The timing of the sales surge will hit retailers differently. Last year, parents held off on purchases until the last minute because they weren’t sure about what kids might need. The opposite dynamic is playing out today: Though back-to-school shopping typically peaks in August, this year parents expect to pull forward their purchases to July as they are aware of potential inventory constraints, according to Deloitte’s survey results.
“When people ran out of toilet paper last year, it opened their eyes to show that perhaps supply isn’t as deep as we think,” notes Rod Sides, leader of the U.S. retail and distribution practice at Deloitte.
That suggests an early lift for retailers that have fiscal second quarters ending in July or early August. These include Walmart, Lands’ End, Dick’s Sporting Goods and Target.

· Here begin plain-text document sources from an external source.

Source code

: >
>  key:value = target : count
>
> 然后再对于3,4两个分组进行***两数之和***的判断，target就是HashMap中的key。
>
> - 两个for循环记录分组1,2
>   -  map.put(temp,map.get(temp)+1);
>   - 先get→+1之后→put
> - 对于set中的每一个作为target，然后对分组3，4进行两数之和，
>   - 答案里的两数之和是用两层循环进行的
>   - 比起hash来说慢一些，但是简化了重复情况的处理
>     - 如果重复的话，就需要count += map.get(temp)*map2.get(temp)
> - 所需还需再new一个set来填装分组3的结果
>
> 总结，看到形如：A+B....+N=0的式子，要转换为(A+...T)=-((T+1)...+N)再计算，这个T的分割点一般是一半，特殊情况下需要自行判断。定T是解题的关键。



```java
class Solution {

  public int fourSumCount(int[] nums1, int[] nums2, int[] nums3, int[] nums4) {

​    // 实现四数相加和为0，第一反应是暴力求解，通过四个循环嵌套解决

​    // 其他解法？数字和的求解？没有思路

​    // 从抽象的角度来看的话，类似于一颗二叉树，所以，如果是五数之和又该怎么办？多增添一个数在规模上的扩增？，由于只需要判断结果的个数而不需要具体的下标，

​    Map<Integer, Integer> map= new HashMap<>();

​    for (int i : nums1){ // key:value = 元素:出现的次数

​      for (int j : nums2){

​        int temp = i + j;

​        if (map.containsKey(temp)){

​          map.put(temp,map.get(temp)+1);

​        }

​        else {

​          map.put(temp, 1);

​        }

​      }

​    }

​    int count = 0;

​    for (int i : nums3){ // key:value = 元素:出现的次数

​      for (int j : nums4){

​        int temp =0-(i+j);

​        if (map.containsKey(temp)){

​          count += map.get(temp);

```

Retailers also can look forward to more full-priced selling during a season that is historically very promotional. As of May, retailers were holding enough merchandise to cover just over a month of sales, according to U.S. Census Bureau data, a record low. U.S. seaborne imports of kids’ shoes and apparel declined 12.6 % in the second quarter compared with the same period in 2019, according to data from S&P Global Market Intelligence’s Panjiva. Backpack imports were down 15.2 %.
Back-to-school shopping might not be all that pleasant for parents, but Christmas seems to be here extra early for retailers.